__Listed records__:
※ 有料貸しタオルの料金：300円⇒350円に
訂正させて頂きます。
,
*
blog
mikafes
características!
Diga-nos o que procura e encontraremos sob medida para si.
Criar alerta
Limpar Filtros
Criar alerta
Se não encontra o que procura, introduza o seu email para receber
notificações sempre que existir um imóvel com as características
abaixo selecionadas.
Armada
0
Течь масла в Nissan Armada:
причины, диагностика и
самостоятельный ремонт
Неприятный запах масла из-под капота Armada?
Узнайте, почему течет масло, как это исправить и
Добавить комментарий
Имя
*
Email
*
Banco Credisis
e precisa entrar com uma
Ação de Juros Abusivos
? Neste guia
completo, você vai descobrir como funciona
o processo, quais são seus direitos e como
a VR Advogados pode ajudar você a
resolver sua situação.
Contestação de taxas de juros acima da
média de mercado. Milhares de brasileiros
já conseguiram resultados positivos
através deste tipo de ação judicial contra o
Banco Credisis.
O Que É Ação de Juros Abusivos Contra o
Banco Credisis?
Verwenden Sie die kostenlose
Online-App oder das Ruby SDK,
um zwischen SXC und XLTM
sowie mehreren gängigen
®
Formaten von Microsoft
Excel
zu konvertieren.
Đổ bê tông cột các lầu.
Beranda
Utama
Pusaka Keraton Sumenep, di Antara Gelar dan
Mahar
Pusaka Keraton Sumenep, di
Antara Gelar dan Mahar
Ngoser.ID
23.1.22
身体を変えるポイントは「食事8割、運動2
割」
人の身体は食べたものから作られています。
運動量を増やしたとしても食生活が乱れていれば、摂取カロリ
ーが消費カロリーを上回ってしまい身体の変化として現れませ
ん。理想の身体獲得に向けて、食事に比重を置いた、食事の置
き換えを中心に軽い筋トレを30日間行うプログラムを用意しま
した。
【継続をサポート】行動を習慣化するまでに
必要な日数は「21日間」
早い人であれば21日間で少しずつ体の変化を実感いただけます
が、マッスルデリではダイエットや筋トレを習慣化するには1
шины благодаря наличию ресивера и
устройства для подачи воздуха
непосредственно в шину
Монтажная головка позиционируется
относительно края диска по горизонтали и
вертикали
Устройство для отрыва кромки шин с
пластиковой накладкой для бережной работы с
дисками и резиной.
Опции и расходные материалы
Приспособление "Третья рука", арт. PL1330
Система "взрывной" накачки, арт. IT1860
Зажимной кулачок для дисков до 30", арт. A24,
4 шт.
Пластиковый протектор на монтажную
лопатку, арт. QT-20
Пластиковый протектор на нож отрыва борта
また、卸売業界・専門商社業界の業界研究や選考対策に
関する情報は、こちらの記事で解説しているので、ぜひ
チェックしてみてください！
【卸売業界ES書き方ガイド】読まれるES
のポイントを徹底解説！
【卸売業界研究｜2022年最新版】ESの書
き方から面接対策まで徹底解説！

* * *

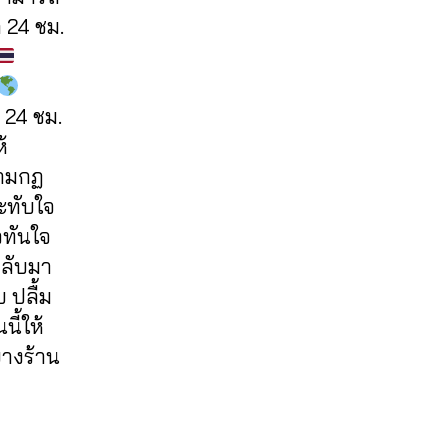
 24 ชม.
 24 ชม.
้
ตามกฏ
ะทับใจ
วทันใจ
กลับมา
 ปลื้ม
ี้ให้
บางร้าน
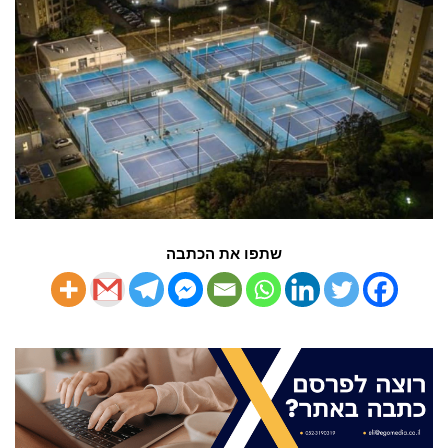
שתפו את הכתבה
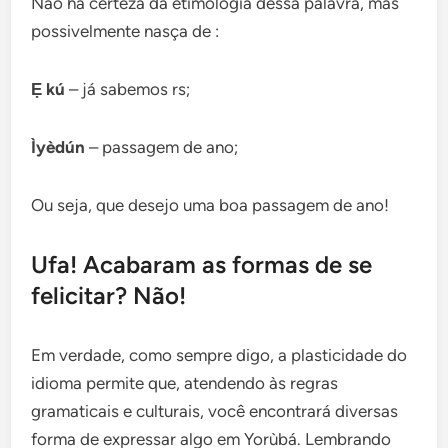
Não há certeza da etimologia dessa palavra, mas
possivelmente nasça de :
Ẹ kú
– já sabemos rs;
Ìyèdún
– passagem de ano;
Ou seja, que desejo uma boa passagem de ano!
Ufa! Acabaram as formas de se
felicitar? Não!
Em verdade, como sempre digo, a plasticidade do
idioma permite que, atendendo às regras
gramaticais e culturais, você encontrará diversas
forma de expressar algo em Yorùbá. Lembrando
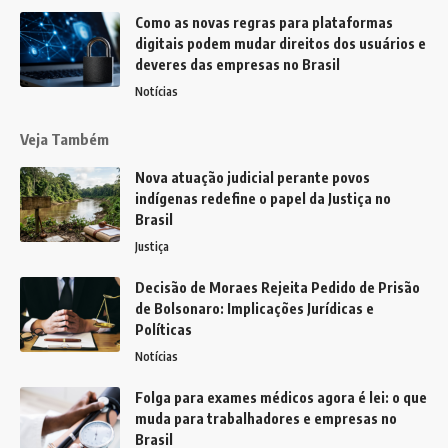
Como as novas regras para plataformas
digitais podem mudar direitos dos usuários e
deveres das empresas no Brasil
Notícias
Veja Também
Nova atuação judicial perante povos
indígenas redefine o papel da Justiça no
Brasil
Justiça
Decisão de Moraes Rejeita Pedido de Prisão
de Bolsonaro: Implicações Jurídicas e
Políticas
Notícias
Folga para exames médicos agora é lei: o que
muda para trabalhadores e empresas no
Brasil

---

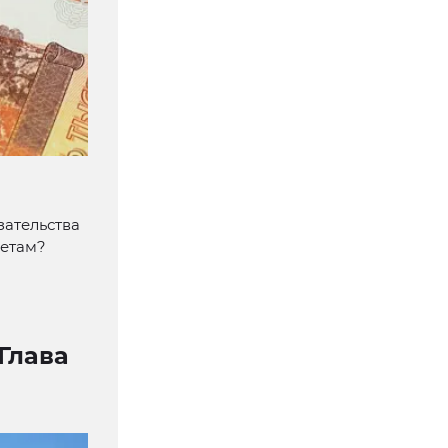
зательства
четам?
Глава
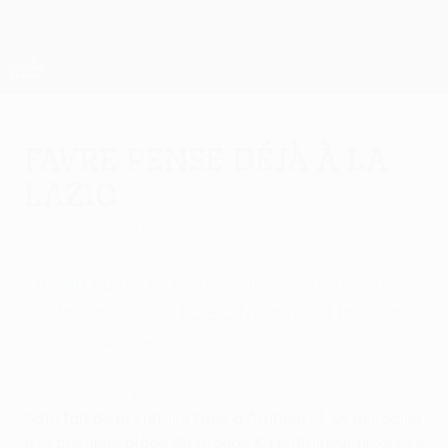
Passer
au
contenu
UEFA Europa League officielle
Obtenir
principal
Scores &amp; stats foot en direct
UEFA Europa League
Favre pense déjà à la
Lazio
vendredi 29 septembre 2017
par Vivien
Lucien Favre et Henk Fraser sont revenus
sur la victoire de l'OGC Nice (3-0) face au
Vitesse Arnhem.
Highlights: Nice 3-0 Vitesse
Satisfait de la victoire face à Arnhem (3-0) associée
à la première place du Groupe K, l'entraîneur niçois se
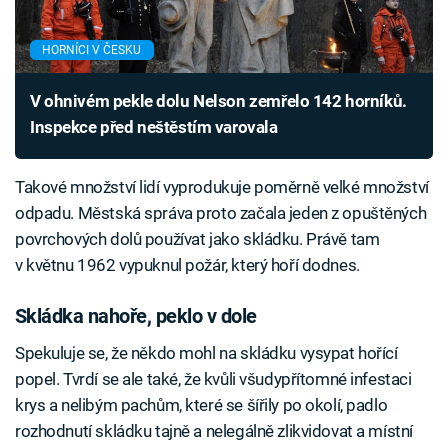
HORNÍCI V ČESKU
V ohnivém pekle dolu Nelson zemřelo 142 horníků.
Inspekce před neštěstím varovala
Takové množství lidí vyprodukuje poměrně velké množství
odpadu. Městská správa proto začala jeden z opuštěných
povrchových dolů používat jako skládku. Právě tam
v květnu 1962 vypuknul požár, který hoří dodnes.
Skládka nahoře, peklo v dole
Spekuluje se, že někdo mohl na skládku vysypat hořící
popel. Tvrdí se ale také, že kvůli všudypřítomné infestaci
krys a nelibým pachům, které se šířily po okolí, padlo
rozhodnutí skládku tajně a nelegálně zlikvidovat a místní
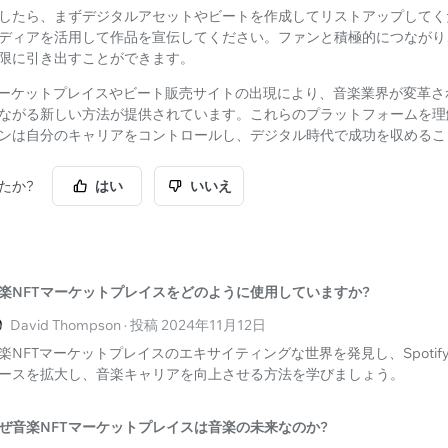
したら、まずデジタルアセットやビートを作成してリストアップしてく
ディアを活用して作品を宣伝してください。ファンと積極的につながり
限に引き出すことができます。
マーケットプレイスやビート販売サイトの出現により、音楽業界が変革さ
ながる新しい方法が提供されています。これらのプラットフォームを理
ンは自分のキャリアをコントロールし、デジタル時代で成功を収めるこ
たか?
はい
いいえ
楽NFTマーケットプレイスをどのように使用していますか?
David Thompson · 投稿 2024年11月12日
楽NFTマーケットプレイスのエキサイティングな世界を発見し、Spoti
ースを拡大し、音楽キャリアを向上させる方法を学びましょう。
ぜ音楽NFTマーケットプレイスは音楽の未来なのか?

__Instruction__: Going back to the data above, write out everything from the line with "odpadu. Městská správa" down to the line with "ースを拡大し、音楽キャリアを向上させる方法を学びましょう。", both included, leaving every picture out.

__Solution__:
odpadu. Městská správa proto začala jeden z opuštěných
povrchových dolů používat jako skládku. Právě tam
v květnu 1962 vypuknul požár, který hoří dodnes.
Skládka nahoře, peklo v dole
Spekuluje se, že někdo mohl na skládku vysypat hořící
popel. Tvrdí se ale také, že kvůli všudypřítomné infestaci
krys a nelibým pachům, které se šířily po okolí, padlo
rozhodnutí skládku tajně a nelegálně zlikvidovat a místní
したら、まずデジタルアセットやビートを作成してリストアップしてく
ディアを活用して作品を宣伝してください。ファンと積極的につながり
限に引き出すことができます。
マーケットプレイスやビート販売サイトの出現により、音楽業界が変革さ
ながる新しい方法が提供されています。これらのプラットフォームを理
ンは自分のキャリアをコントロールし、デジタル時代で成功を収めるこ
たか?
はい
いいえ
楽NFTマーケットプレイスをどのように使用していますか?
David Thompson · 投稿 2024年11月12日
楽NFTマーケットプレイスのエキサイティングな世界を発見し、Spoti
ースを拡大し、音楽キャリアを向上させる方法を学びましょう。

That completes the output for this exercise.